Mr. Park menyuruh Hayi untuk mendekat dengan isyarat tangannya, Hayi pun berjalan kedalam ruangannya berusaha melupakan rasa takutnya, setelah tadi siang dia secara terpaksa ikut pulang bersama para penjaga dari ayahnya Hayi sudah paham jika ini merupakan ancaman untuknya apabila kabur lagi maka hal buruk akan terjadi kepadanya dan pastinya ayahnya akan melakukan hal lebih menyeramkan jadi Hayi lebih memilih untuk menuruti ayahnya dan berusaha menjadi anak yang baik sampai waktunya jiyong, oppanya menjemputnya. Jujur saja Hayi sangat ketakutan saat dia tiba dirumah ini dan mendapati Mr.Park ayahnya sudah menunggunya dan menunjukan wajah marah kepadanya, Hayi pikir ayahnya akan menghukumnya tapi nyatanya tidak, Mr.Park tidak banyak bicara dan hanya memintanya untuk tidak kabur lagi setelah itu pergi keruangannya. Ulah ayahnya ini membuat pikiran Hayi simpang siur antara bingung dan lega juga bercampur takut, takut jika ini hanyalah satu cara lain untuk menghukumnya maka dari itu Hayi memberanikan dirinya untuk menemui ayahnya ini dan meminta maaf atas tindakannya kemarin.

Hayi duduk dikursi tepat menghadap ayahnya Mr.Park dia sedang berusaha menekan rasa takutnya dan berusaha menatap mata ayahnya itu.

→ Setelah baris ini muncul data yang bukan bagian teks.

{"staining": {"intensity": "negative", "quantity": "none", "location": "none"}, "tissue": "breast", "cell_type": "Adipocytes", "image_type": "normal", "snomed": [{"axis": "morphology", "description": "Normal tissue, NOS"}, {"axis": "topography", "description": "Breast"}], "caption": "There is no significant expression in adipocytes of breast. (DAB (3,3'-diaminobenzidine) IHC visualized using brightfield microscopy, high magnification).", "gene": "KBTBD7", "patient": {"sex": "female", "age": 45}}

“Weh…?” Tatapan dan pertanyaan malas terlontar dari mulut ayahnya itu, Hayi mencoba membuka mulutnya namun hanya kata tak bermakna yang keluar dari mulut Hayi. “Emp … emp … emp!” Mr. Park menghela nafasnya mendengar omongan kosong dari Hayi.

“Sekarang kau keluar jika kau masih belajar berbicara dan kembali saat kau sudah lancar berbicara, membuang – buang waktuku saja!” Mr. Park kembali membaca korannya dan menghiraukan Hayi yang masih berada disana.

Hayi berdiri dan membungkuk beberapa kali.

“Mianhamnida Mr. Park aku hanya ingin emp… meminta maaf atas perbuatanku kemarin!” Hayi menunggu reaksi dari ayahnya dengan khawatir. Namun Mr. Park tidak menatap Hayi dan hanya meganggukan kepalanya. Hayi membungkuk untuk terakhir kalinya dan keluar dari ruangannya, namun langkahnya terhenti saat dia teringat sesuatu, hayi berjalan kembali menghadap ayahnya,

“Mr. Park tolong ijinkan aku untuk berjalan sebentar diluar aku janji tidak akan kabur!! Aku hanya ingin bermain ditaman saja!” Mr. Park menurunkan korannya dan berpikir sebentar sebelum ia mengangguk memperbolehkan hayi. Mata hayi berbinar cerah dan kembali ia membungkukan badannya. Hayi berlari keluar dengan antusias.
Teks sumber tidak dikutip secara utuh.